▶ _Task goal_: Translate into French this sentence from the passage on Malaysia's maritime sector below: "The component of policy evaluation for continuous improvement is critical to good maritime governance."

▶ _Given text_:
************

Hence, Malaysia needs to make its port and shipping sector more efficient, resilient, and significantly greener in order to be fully prepared for the future. The ambition of Malaysia to emerge as a maritime nation should be backed up with a robust, far-reaching, and people-centric strategy.

The need to upgrade ports and other crucial transportation infrastructure is growing more urgent as a result of the global expansion of e-commerce, which has elevated and improved consumer shopping preferences and purchasing behaviors.

The maritime sector is constantly at the cutting edge of knowledge and investments in research and development (R&D) activities are helping the sector transition toward a sustainable approach. But how many improvements and what kind of R&D budget have been allocated to the maritime industry? 

The component of policy evaluation for continuous improvement is critical to good maritime governance. It will assist the government in making the necessary changes to adapt to changes in the business environment and remain competitive.

************

▶ _Source material_:
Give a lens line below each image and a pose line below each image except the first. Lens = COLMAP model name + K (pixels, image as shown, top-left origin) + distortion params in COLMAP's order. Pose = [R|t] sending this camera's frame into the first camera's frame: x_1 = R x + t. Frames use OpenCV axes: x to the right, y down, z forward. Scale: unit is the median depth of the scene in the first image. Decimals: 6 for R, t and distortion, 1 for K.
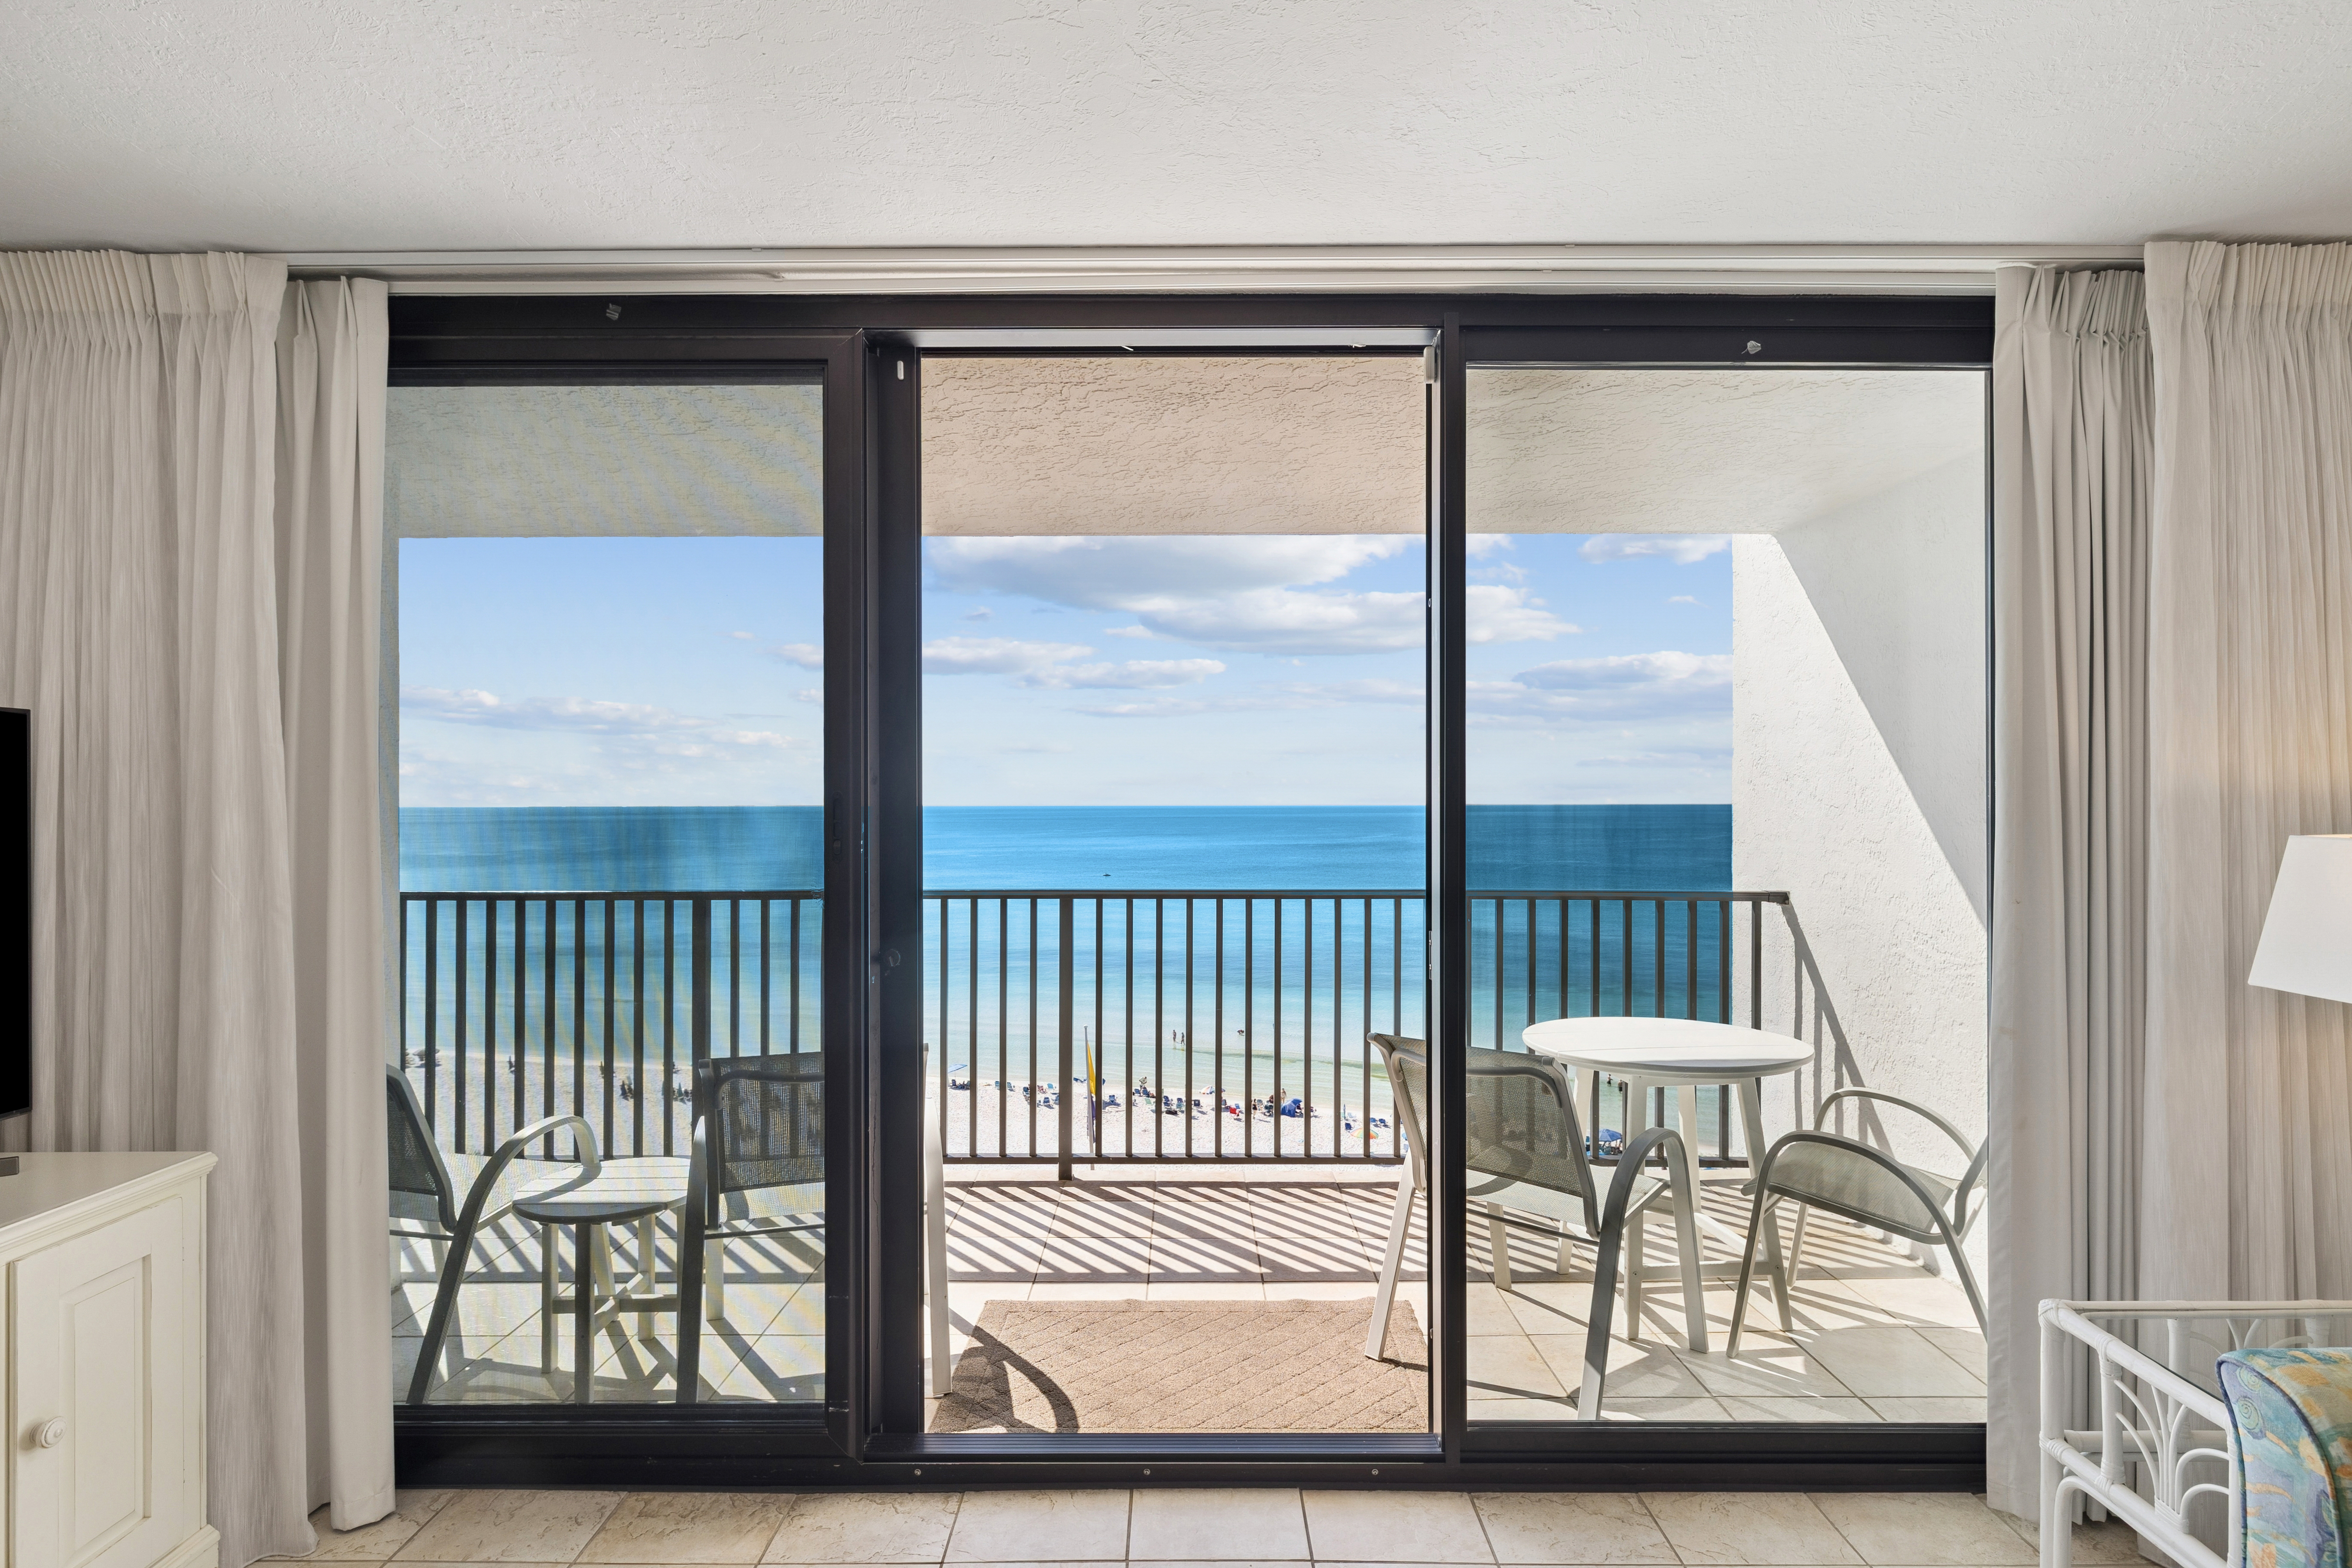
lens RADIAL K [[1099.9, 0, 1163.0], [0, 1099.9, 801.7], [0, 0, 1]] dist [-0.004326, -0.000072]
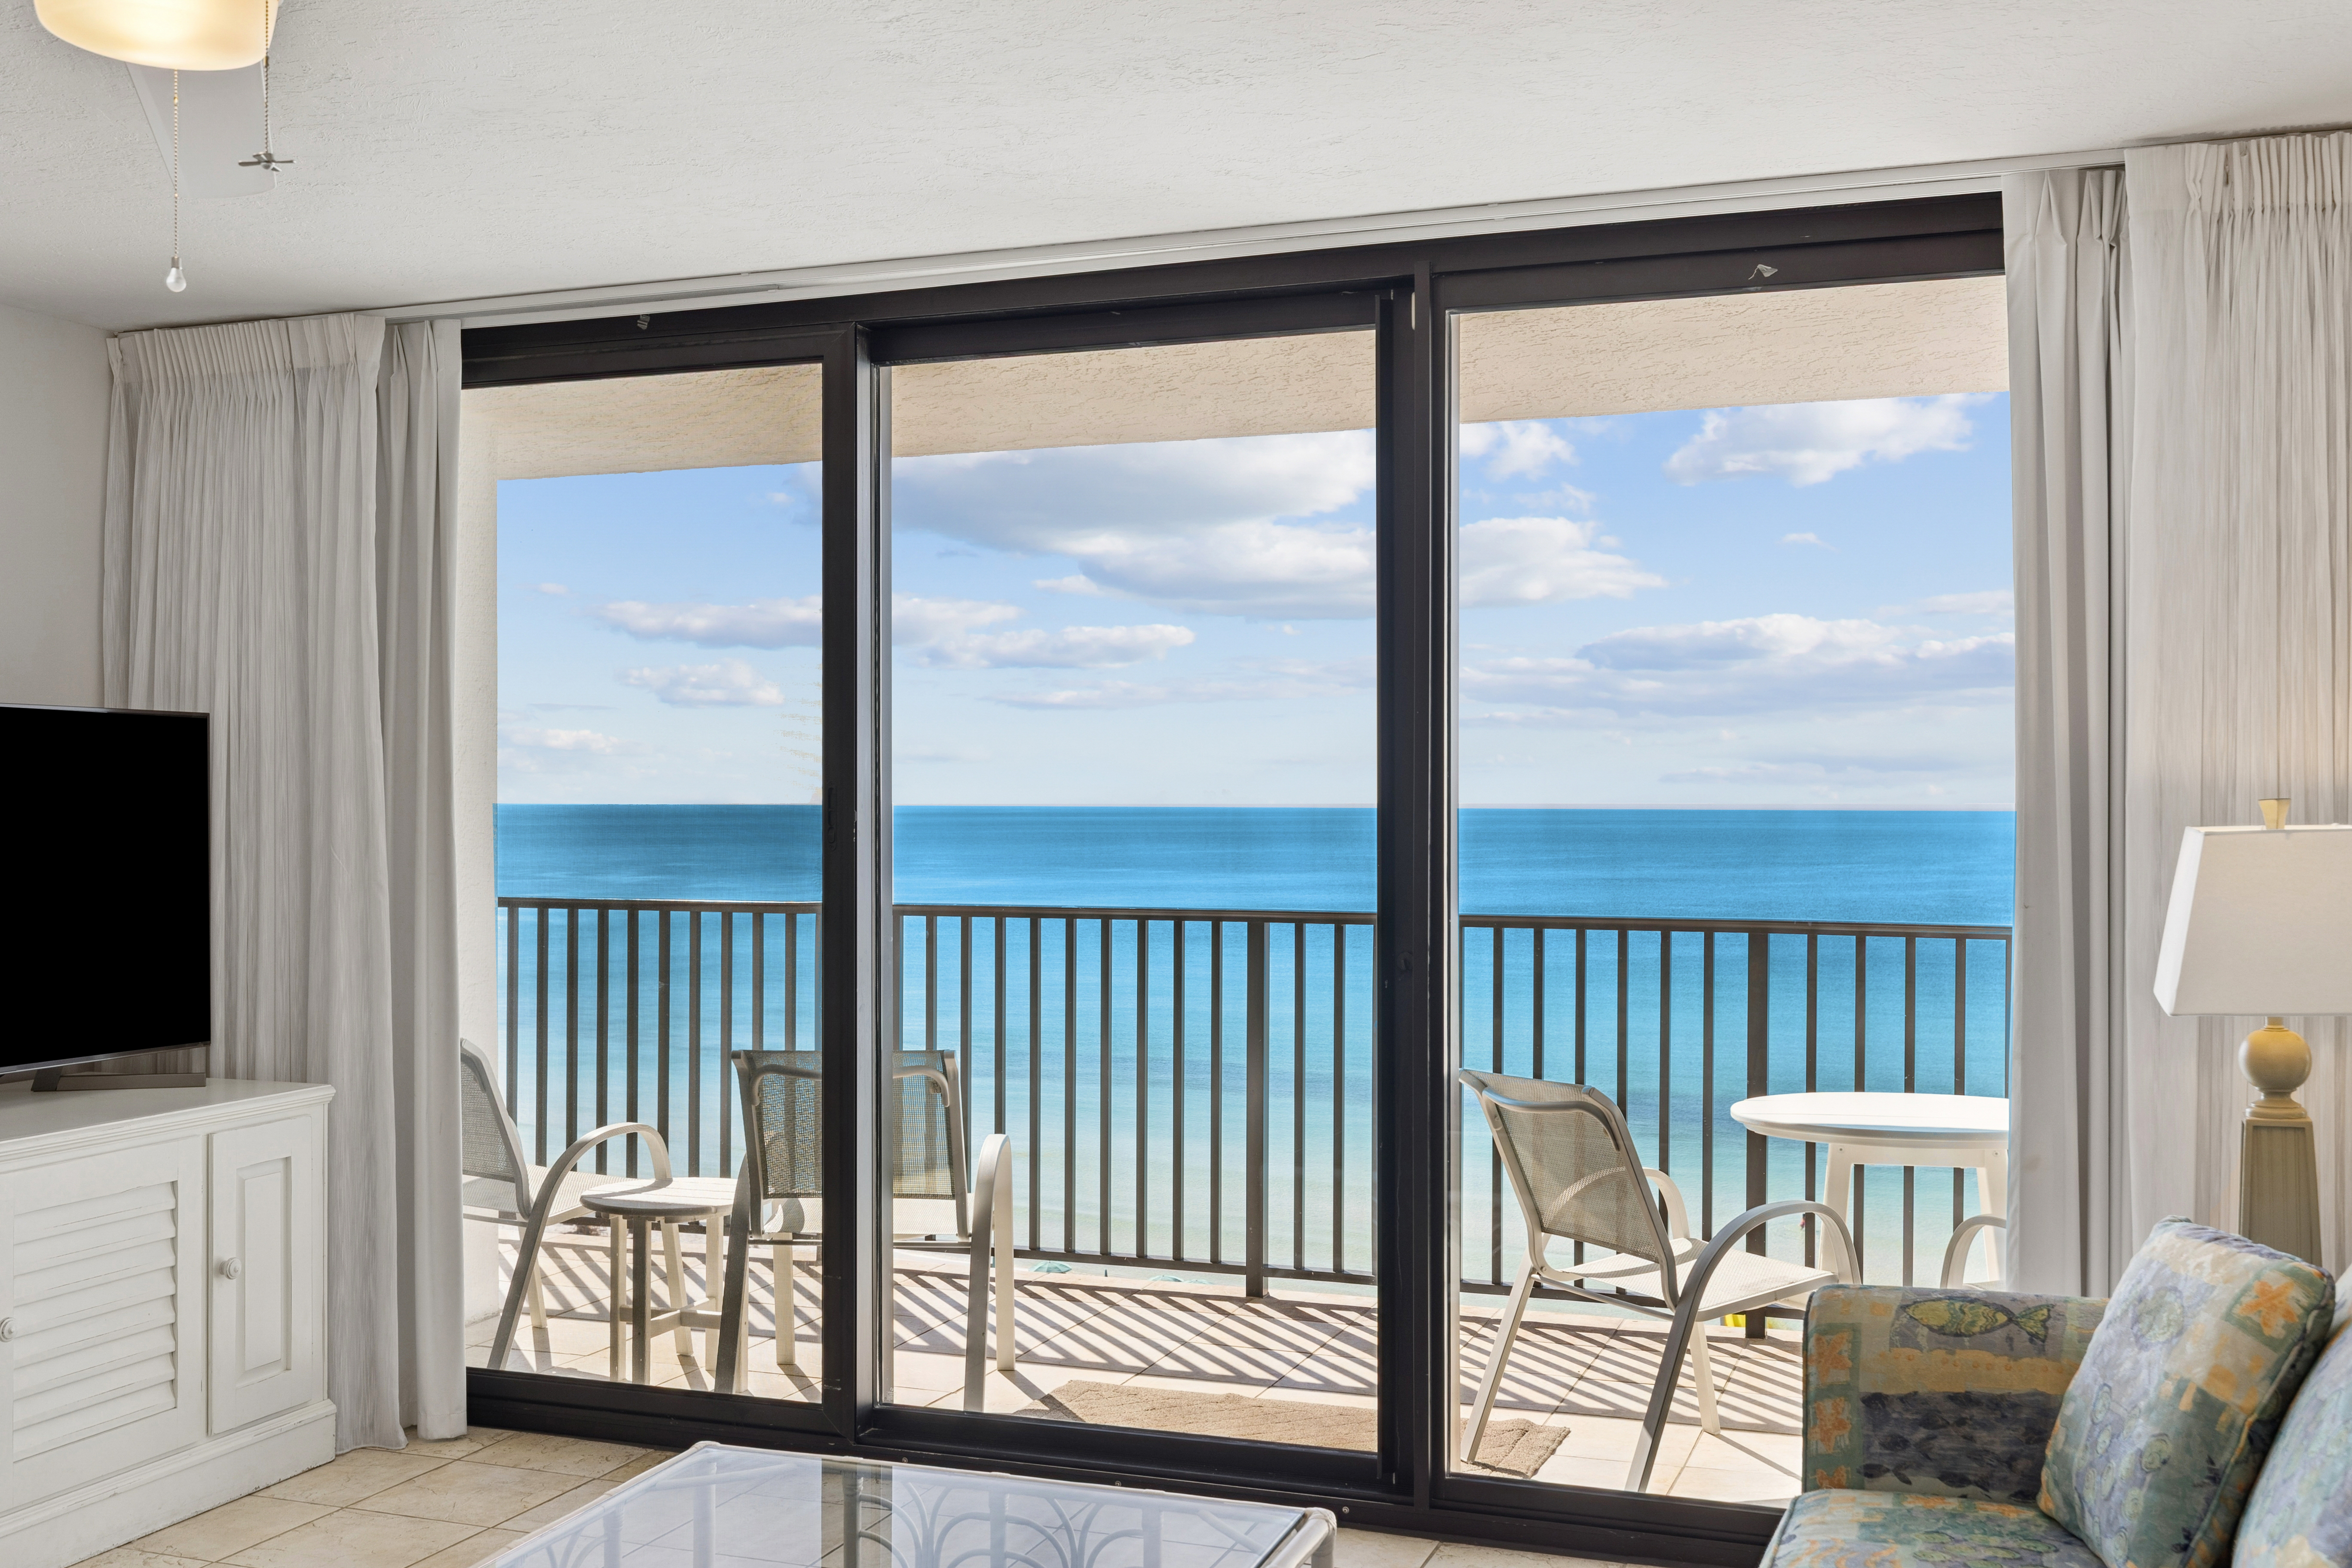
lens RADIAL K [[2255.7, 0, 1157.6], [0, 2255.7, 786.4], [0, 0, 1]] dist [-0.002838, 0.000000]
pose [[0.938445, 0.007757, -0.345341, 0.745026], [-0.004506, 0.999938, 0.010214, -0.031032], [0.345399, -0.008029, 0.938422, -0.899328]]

************

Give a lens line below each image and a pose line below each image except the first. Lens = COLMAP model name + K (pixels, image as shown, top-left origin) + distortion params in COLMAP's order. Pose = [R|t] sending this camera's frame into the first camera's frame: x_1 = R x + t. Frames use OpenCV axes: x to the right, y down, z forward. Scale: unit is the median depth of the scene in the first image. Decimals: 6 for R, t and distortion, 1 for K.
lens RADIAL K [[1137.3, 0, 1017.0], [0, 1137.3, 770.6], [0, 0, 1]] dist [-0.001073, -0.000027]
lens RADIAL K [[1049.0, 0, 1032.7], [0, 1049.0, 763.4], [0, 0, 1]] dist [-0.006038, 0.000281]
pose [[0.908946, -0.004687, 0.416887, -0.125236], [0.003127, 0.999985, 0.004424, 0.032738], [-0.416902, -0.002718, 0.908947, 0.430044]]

************

▶ _Output below_: La composante d'évaluation des politiques en vue d'une amélioration continue est essentielle à une bonne gouvernance maritime.